Sunday, October 29, 2017 30th Sunday in Ordinary Time 1st Reading: Exodus 22:20-26 2nd Reading: 1st Thessalonians 1:5c-10 Gospel: Matthew 22:34-40
When the Pharisees heard how Jesus had silenced the Sadducees, they came together. One of them, a teacher of the Law, tried to test him with this question, “Teacher, which is the most important commandment in the Law?”
Jesus answered, “You shall love the Lord, your God, with all your heart, with all your soul and with all your mind. This is the first and the most important of the commandments. But after this there is another one very similar to it: You shall love your neighbor as yourself. The whole Law and the Prophets are founded on these two commandments.”
D@iGITAL-EXPERIENCE
(Daily Gospel in the
Assimilated Life
Experience)
Jesus described love of neighbor as one “very similar” to love of God. Qualifying the word “similar” with “very” still leaves unsettled the exact level of correspondence between love of God and love of neighbor. Is it 90% similar? Why didn’t he simply say both are the same?
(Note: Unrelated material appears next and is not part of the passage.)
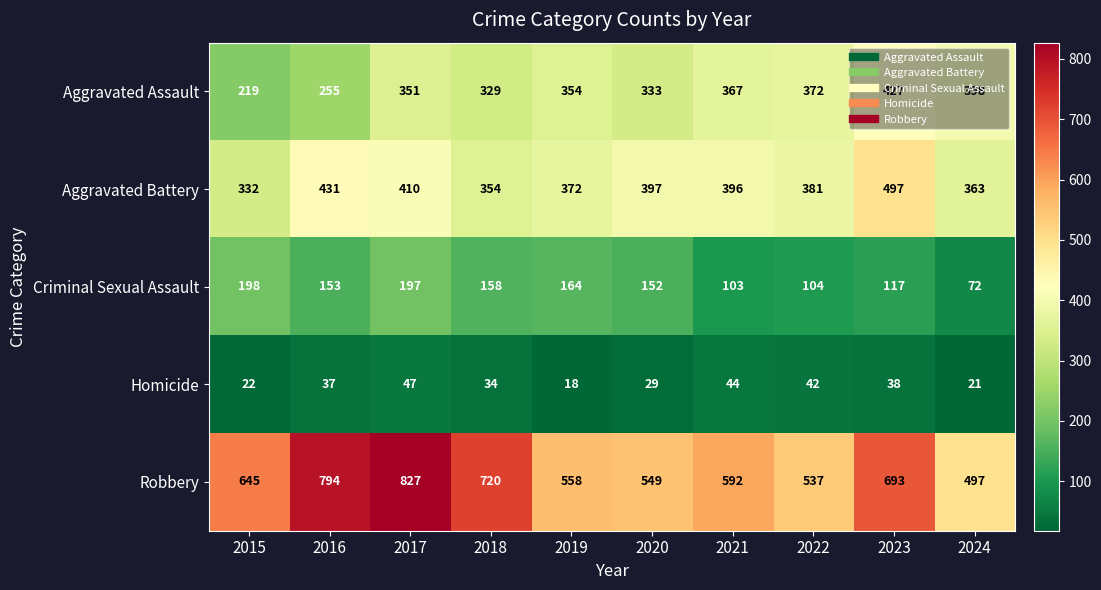

List the series in order of their peak value, highest first.

Robbery, Aggravated Battery, Aggravated Assault, Criminal Sexual Assault, Homicide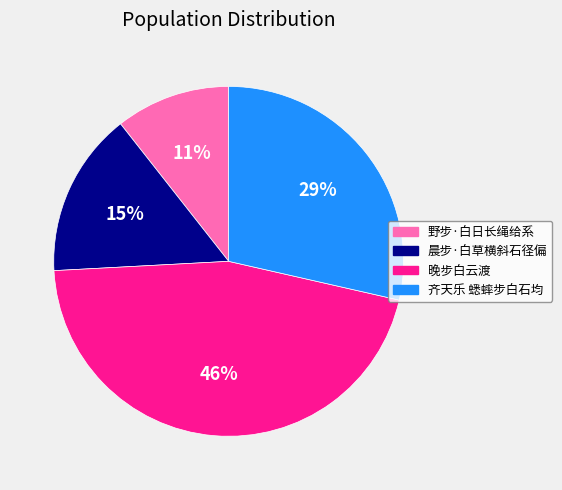

Rank the categories by value from lowest to highest.

野步·白日长绳给系, 晨步·白草横斜石径偏, 齐天乐 蟋蟀步白石均, 晚步白云渡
Equating love of neighbor with love of God may not be proper. Experience tells us that not all who love the neighbors love God. Likewise, not all those who love God love the neighbor. We should just stick to the words “very similar”.
When one is very similar to another, that similarity imposes upon the minds of observers the presence of that other. Love of neighbor should be “very similar” to love of God because we are supposed to love others in a manner very similar to how we love God. In other words our love towards our neighbors should approximate our level of love towards God. Thus, whoever experiences our love should also feel the love of God. Jesus was more explicit when he said that whatever we do to the least of our brothers we do unto him.
Is it possible for human beings like us to honor this similarity? By our gifts of will and intellect yes we can. Intelligence enables us to stop looking for reasons to love others because we already understand that the only reason to do so is the fact that it is how God wants himself loved. By our will power we can swim against the tide of human weakness and love others the way God wants us to love them.
Ascetics of the past built their spirituality upon this principle of swimming against the tide. Their slogan is “agere contra!” By saying no even to things that are not sinful in themselves they built their will power. In effect they became strong enough to say no to greater temptations. By building up our will power and by the grace which God so willingly bestows upon those who ask we can make our love of neighbor very similar to our love for God. –(Atty.) Rev. Fr. Dan Domingo P. delos Angeles, Jr., DM.